Wenn Dich interessiert, wie man professioneller Blogger wird bzw. wie man überhaupt Geld damit verdienen kann, dann hinterlasse mir doch einen Kommentar oder schreibe mich persönlich an. Wenn das Interesse groß genug ist, schreibe ich vielleicht auch einen Artikel darüber. Oder erzähl mir, was Dich sonst noch interessiert…

In der Zwischenzeit empfehle ich Dir meinen Artikel Warum Du eine andere Fremdsprache lernen solltest. Vielleicht findest Du dadurch zu Deinem eigenen kleinen Projekt! 😉

2 Kommentare. Hinterlasse eine Antwort

  • Hallo Thomas,

    Ich kann dich sehr gut verstehen! Studium fertig, Kohle kommt rein und mein Glück beginnt mit einer 50-60 Woche. Damit kann ich endlich nach 50 Jahren Bankkredit begleichen meine Miniwohnung finanzieren. Da hab ich aber Glück oder…..Spass beiseite.
    Nach einem Jahr Festanstellung kam dann die Frage auf, soll mein Leben so weiter gehen? Die weitere Tatsache das immer mehr Leute in jungen Jahren sterben in meinem Bekanntenkreis, lies mich endgültig zweifeln ob dies der richtige weg sei.
    Was passiert jetzt gerade?!
    Hals über Kopf habe ich gekündigt ohne Aussicht auf einen Job. Wahnsinn oder? Daraufhin hat mir mein Geschäftsführer angeboten ob ich nicht ins Trumpland möchte für 6 Monate. 5 wochen später…. hier bin ich jetzt. Der nächste Plan wird Neuseeland sein, einfach nur um es gemacht zu haben. Angst um meine Ingenieurkarriere hab ich kaum noch……eher Angst im hohen Alter zu bereuhen es nicht gemacht zu haben.

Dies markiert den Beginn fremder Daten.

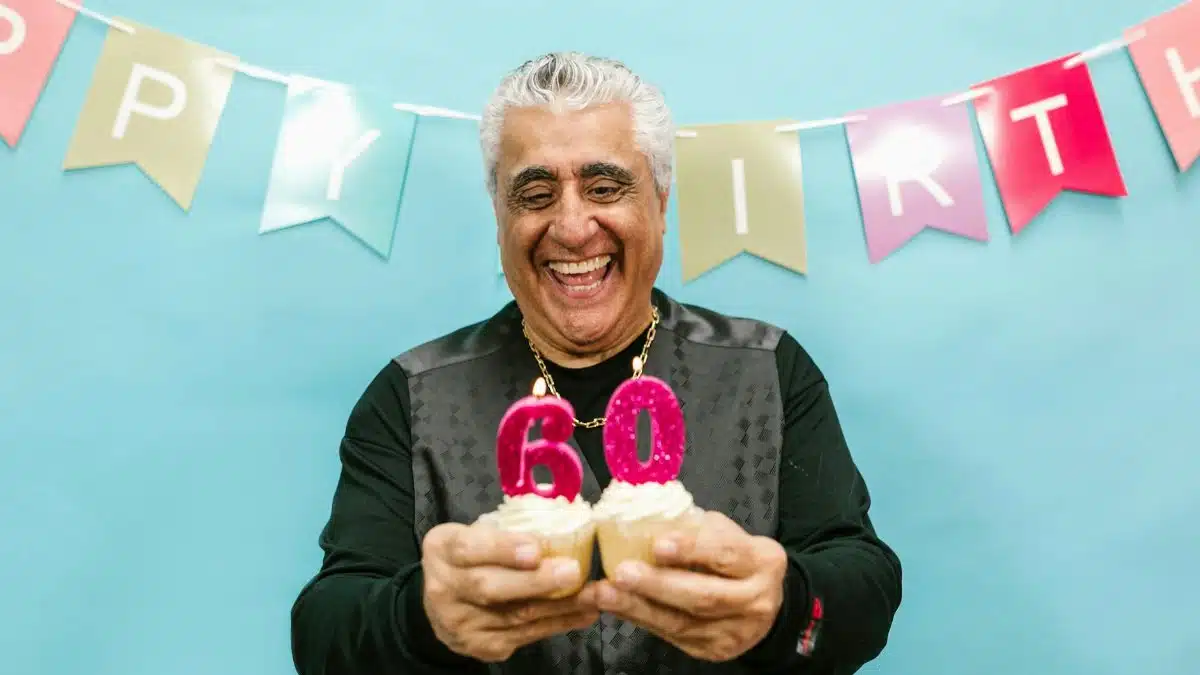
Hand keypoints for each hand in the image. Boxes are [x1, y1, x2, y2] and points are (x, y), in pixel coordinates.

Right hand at [421, 522, 598, 662]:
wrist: (444, 601)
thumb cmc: (470, 557)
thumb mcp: (476, 533)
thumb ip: (506, 533)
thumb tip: (560, 532)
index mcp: (441, 549)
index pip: (468, 548)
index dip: (503, 550)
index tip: (536, 550)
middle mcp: (443, 589)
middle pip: (489, 588)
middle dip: (535, 581)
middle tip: (572, 571)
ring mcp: (459, 622)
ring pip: (514, 616)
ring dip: (558, 606)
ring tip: (590, 594)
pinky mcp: (478, 645)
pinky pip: (523, 636)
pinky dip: (557, 624)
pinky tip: (581, 614)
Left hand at [583, 511, 786, 661]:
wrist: (763, 601)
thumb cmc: (735, 557)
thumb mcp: (725, 532)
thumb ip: (695, 527)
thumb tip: (647, 516)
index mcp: (763, 561)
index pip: (726, 554)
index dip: (692, 549)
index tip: (658, 544)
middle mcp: (756, 600)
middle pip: (703, 596)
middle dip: (658, 585)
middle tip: (621, 572)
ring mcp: (736, 631)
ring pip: (683, 622)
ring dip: (639, 607)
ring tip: (606, 592)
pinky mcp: (715, 650)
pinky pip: (673, 636)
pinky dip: (642, 620)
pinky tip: (619, 606)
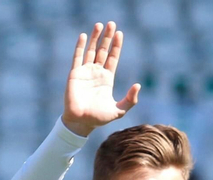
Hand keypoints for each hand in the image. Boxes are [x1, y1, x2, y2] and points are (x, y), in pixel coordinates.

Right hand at [62, 22, 138, 136]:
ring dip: (95, 37)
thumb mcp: (119, 110)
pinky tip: (84, 35)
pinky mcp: (75, 74)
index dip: (116, 46)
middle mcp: (96, 73)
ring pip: (91, 50)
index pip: (112, 58)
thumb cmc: (99, 118)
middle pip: (103, 50)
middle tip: (111, 23)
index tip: (120, 33)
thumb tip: (138, 85)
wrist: (81, 122)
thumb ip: (130, 99)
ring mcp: (85, 72)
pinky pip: (78, 57)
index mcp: (107, 79)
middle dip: (107, 37)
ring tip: (99, 24)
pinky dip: (80, 46)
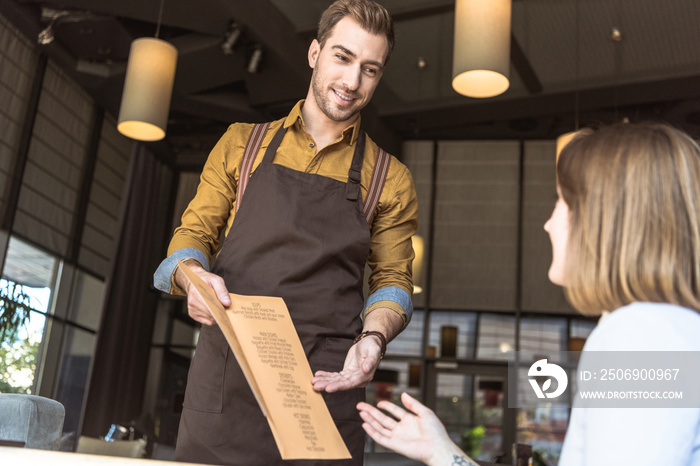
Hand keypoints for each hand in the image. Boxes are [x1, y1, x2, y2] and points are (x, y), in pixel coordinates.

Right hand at [176, 261, 230, 325]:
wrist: (194, 281)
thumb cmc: (206, 280)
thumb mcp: (216, 281)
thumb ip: (222, 291)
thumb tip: (227, 303)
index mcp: (197, 293)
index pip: (211, 307)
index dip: (221, 309)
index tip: (227, 308)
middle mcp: (192, 303)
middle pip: (211, 315)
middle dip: (220, 312)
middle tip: (225, 307)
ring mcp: (192, 309)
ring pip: (209, 320)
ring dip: (216, 315)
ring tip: (218, 307)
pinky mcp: (192, 314)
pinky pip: (206, 321)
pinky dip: (212, 318)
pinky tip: (213, 310)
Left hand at [311, 334, 381, 392]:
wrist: (370, 343)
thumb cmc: (372, 346)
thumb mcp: (373, 350)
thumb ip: (371, 361)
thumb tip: (366, 369)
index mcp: (365, 376)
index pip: (350, 383)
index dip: (339, 386)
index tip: (328, 388)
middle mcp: (358, 379)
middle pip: (341, 384)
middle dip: (328, 385)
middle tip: (316, 386)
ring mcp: (352, 377)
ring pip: (336, 381)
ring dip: (325, 381)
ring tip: (314, 381)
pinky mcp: (347, 373)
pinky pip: (335, 376)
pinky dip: (326, 376)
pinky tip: (318, 375)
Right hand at [357, 392, 474, 465]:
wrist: (438, 447)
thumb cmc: (436, 432)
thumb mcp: (425, 412)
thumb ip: (413, 403)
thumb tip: (403, 394)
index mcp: (409, 420)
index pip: (394, 411)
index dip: (386, 406)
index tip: (379, 402)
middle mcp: (401, 429)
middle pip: (382, 419)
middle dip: (371, 412)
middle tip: (361, 406)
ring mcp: (397, 437)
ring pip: (379, 427)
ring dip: (370, 420)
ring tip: (361, 413)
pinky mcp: (395, 445)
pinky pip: (381, 438)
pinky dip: (372, 432)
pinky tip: (365, 425)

    Du machst das Richtige und eine Gelegenheit kommt immer überall, sogar meistens eine bessere.

    Vg

    Sven

    Antworten
    • Lieber Sven,

      vielen Dank für die motivierenden Worte. Du hast sicherlich Recht, dass sich Gelegenheiten immer wieder bieten und täglich neue Türen vor einem aufgehen, die einem den Weg in eine andere Richtung weisen können. Mir fällt es nach wie vor schwer mich von dem Gedanken an ein Leben im Hamsterrad zu lösen. Dennoch ist es im Prinzip genau das, was ich will bzw. was insgeheim sehr viele wollen, aber es nie versuchen und nicht einmal den ersten Schritt wagen.

      Den ersten Schritt habe ich bereits gewagt. Nun muss ich nur einen Fuß vor den anderen setzen. Die Zukunft wird zeigen, ob mich mein Weg zurück auf die alte Spur führt, oder ob ich weiterhin auf dem Pfad bleiben kann, den ich eingeschlagen habe.

      Dir kann ich vorerst nur viel Erfolg für deinen Traum und deine Ziele wünschen. Ich hoffe, wir treffen uns irgendwann in absehbarer Zeit wieder, denn Neuseeland ist ja nach diesem Trip vorerst auf der Löffelliste abgehakt… 😉

      Aber wie heißt es so schön…. Man trifft sich im Leben immer zweimal!

      Erst vorgestern habe ich ganz zufällig am anderen Ende der Welt jemanden aus Regensburg getroffen.

      In diesem Sinne… Bis die Tage!